Last updated on: July 11, 2021, 08:43h.
Flutter Entertainment (OTC:PDYPY) will reportedly delay the highly anticipated spinoff of its FanDuel business until next year.
Earlier this year, the Betfair parent confirmed it’s mulling a public listing of FanDuel as investors pressed the UK-based gaming company to unlock shareholder value and capitalize on elevated multiples being assigned to sports betting operators in the US.
Two months ago, Flutter announced the departure of FanDuel CEO Matt King with the parent company saying at that time, King leaving the firm would affect the timing of a share listing. However, Flutter said it would continue reviewing that option and did not get into specifics regarding timing.

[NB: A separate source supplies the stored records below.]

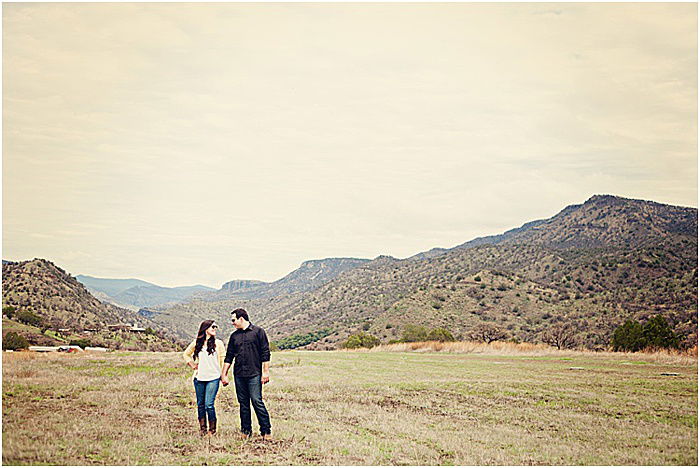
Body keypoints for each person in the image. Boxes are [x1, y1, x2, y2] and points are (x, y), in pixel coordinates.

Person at [221, 308, 272, 439]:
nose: (232, 323)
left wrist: (265, 372)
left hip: (254, 373)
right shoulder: (234, 336)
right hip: (239, 374)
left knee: (256, 401)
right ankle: (246, 431)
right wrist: (224, 374)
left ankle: (266, 431)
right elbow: (229, 356)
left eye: (234, 320)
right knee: (243, 403)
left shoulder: (259, 332)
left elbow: (265, 353)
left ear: (241, 318)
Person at [182, 320, 226, 436]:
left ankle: (212, 430)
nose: (214, 329)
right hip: (199, 378)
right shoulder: (197, 343)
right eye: (212, 326)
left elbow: (222, 360)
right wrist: (192, 364)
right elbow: (186, 354)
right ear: (205, 328)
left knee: (209, 404)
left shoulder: (218, 343)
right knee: (200, 404)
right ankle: (203, 429)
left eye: (215, 327)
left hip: (213, 378)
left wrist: (223, 375)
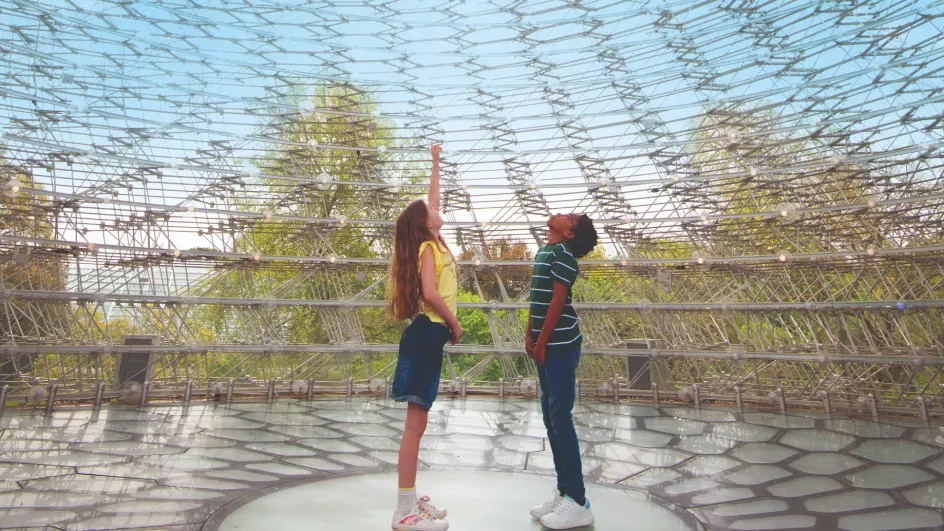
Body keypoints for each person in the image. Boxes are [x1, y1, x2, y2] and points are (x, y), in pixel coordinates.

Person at [387, 141, 461, 531]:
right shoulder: (429, 248)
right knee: (414, 426)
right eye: (432, 211)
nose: (438, 208)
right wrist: (454, 322)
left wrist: (435, 163)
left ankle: (411, 499)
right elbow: (431, 294)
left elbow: (432, 199)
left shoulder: (432, 241)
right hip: (427, 332)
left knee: (419, 423)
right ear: (426, 223)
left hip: (427, 335)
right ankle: (403, 512)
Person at [526, 213, 598, 530]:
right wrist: (530, 333)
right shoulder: (545, 251)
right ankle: (563, 492)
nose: (560, 213)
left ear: (568, 233)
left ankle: (579, 501)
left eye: (568, 217)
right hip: (545, 343)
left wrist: (541, 343)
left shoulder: (565, 257)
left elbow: (557, 302)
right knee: (550, 415)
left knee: (560, 416)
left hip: (561, 346)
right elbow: (537, 300)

King is expected to leave in the next few weeks with Flutter aiming to have his successor in place by the fall.
Flutter’s Fox Problem
Unidentified sources told The Telegraph that Flutter is planning to delay the FanDuel spinoff until 2022. The company has yet to make a formal announcement to that effect, but it’s possible legal wranglings with Fox Corp. (NASDAQ:FOXA) are also factoring into the decision to push back the initial public offering (IPO).
In late March, the media firm filed a suit against Flutter in New York’s Judicial Arbitration and Mediation Services (JAMS) regarding the pricing of an 18.6 percent slice of FanDuel it has rights to acquire. Flutter bought its initial stake in FanDuel three years ago, upping its ownership of the sports wagering outfit to 95 percent last December in a $4.175 billion deal with Fastball Holdings LLC.

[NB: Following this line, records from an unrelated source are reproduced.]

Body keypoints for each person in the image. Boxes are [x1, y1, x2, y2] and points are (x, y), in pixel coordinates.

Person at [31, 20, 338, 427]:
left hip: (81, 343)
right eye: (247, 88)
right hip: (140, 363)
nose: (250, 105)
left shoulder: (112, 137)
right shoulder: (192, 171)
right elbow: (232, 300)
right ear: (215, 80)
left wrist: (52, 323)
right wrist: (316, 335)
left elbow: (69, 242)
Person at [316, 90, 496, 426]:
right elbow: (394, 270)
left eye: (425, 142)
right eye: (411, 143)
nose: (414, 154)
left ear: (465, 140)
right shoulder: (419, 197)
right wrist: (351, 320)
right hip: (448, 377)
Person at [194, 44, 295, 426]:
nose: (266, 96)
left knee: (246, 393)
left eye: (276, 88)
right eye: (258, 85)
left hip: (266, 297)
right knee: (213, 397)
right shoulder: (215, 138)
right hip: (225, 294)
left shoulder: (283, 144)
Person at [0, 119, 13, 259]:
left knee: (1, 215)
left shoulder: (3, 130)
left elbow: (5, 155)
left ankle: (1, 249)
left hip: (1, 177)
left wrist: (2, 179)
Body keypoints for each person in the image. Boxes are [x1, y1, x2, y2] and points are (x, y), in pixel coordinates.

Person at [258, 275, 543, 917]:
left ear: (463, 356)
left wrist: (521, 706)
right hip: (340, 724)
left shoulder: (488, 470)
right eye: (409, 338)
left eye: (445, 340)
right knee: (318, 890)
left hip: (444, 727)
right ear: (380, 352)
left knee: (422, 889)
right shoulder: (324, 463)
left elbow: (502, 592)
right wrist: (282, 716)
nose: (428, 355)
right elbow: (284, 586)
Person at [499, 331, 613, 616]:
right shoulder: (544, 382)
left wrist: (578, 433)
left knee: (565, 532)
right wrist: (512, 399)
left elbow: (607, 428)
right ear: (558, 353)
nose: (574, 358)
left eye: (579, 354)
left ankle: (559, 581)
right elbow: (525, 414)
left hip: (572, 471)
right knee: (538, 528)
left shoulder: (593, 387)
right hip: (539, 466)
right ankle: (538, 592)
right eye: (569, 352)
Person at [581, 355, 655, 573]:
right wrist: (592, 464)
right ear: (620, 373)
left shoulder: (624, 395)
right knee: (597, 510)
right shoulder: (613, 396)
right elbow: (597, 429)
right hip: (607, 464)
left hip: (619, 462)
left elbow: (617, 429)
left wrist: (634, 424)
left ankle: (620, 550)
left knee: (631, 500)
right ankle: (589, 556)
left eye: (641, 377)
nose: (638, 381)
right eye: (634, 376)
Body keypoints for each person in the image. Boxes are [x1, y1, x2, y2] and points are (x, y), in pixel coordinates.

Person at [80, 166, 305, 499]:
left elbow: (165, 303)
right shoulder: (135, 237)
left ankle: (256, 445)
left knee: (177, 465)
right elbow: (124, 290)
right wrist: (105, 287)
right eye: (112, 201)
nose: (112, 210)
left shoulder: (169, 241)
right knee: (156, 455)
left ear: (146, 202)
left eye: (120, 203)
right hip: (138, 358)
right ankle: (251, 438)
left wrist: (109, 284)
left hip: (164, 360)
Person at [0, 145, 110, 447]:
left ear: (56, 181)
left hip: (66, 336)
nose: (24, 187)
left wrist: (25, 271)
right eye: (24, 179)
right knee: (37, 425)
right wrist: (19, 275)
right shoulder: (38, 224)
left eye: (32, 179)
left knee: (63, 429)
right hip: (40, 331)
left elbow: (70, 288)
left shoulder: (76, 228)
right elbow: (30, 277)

Insiders at Fox believe that with the legal row ongoing, Flutter will not be able to float FanDuel — a claim that (CEO Peter) Jackson has denied,” according to The Telegraph.
While Flutter previously said it intends to honor Fox’s rights to acquire 18.6 percent of FanDuel, the seller wants to charge what it believes is fair market value while the buyer wants pricing on terms with what was paid to Fastball.

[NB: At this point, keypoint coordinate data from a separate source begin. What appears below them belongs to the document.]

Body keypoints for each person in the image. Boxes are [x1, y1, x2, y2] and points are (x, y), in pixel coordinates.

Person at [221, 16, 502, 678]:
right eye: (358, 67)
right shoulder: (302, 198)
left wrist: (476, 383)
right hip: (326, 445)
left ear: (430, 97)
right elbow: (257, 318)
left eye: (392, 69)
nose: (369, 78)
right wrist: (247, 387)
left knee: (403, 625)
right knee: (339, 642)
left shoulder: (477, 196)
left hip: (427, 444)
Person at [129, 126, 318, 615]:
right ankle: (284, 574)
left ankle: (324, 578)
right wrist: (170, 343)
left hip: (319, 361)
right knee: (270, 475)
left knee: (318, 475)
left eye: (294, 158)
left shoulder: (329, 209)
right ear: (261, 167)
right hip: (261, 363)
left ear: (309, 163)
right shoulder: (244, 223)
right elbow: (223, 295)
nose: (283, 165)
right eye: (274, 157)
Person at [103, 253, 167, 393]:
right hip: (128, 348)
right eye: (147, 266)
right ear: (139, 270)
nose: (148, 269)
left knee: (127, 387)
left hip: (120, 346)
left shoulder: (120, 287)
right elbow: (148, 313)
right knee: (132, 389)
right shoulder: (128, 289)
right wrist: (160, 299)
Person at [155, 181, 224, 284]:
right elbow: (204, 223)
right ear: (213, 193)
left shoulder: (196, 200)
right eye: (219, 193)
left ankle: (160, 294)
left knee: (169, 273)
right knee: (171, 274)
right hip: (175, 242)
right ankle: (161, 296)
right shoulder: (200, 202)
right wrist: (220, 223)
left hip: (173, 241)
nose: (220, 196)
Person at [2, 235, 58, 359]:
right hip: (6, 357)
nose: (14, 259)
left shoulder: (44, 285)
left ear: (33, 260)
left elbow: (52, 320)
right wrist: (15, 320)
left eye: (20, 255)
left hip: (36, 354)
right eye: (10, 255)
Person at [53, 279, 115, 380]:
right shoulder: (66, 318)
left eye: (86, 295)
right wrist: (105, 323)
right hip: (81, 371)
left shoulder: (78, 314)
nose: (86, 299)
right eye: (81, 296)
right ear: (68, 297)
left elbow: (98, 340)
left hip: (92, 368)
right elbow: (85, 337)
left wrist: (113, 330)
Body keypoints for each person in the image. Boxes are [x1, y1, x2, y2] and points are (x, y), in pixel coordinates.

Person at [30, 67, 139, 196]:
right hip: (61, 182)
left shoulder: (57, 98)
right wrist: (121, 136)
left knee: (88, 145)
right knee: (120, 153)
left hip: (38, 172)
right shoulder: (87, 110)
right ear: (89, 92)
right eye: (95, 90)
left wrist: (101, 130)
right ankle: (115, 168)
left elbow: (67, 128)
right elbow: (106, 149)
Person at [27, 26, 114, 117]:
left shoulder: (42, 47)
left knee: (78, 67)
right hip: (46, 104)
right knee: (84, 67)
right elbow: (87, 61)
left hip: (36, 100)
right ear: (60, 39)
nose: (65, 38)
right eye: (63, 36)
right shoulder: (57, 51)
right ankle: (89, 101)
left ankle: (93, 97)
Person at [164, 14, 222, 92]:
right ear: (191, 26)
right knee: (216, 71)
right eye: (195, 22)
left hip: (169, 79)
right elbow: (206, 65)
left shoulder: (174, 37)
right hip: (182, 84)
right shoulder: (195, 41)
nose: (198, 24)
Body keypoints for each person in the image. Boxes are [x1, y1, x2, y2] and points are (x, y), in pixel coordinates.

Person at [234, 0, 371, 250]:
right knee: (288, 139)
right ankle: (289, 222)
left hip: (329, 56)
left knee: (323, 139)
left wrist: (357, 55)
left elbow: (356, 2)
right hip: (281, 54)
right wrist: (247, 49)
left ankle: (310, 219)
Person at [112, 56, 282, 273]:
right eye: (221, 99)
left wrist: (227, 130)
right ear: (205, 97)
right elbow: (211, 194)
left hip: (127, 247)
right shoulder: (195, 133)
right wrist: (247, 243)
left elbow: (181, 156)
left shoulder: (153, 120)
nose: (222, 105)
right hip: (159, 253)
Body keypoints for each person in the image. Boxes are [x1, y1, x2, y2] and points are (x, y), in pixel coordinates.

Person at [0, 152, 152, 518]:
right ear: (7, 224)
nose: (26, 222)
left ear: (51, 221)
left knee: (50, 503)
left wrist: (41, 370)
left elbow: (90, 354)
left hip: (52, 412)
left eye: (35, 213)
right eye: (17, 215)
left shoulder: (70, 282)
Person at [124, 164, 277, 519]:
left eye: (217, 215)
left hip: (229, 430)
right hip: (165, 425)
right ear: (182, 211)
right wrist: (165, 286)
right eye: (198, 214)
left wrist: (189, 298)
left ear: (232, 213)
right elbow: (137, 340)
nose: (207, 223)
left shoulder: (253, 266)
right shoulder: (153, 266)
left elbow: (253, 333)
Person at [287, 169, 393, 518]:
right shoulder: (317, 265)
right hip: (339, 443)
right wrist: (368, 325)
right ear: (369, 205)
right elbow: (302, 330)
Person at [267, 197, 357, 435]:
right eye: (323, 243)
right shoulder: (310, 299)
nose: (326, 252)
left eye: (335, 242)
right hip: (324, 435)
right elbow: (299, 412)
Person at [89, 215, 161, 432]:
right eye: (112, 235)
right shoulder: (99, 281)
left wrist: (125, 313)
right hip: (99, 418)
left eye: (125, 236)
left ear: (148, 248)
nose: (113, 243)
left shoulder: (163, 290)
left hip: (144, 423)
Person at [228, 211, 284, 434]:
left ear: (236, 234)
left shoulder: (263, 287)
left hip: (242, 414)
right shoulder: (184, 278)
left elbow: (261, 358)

Investors Could Be Disappointed
It’s not yet known how much of FanDuel Flutter will sell to public investors, but sources told The Telegraph the transaction would value the sportsbook operator and daily fantasy sports (DFS) giant at $18 billion.
That’s reasonable on the basis of Flutter investors clamoring for a DraftKings (NASDAQ:DKNG)-type valuation. DraftKings, FanDuel’s nearest rival in the US, closed with a market capitalization of $19.35 billion on July 9.
However, there is wiggle room for FanDuel to potentially command a larger market value upon going public. Recent estimates indicate the company controls roughly half the US online sports wagering market, putting it ahead of DraftKings. There could be something to Flutter taking a restrained approach to the FanDuel spinoff because shares of DraftKings are off 34 percent from the March highs and a slew of online gaming stocks are struggling.
Flutter, which also owns Paddy Power and PokerStars, controls 95 percent of FanDuel. Las Vegas-based Boyd Gaming holds the other five percent.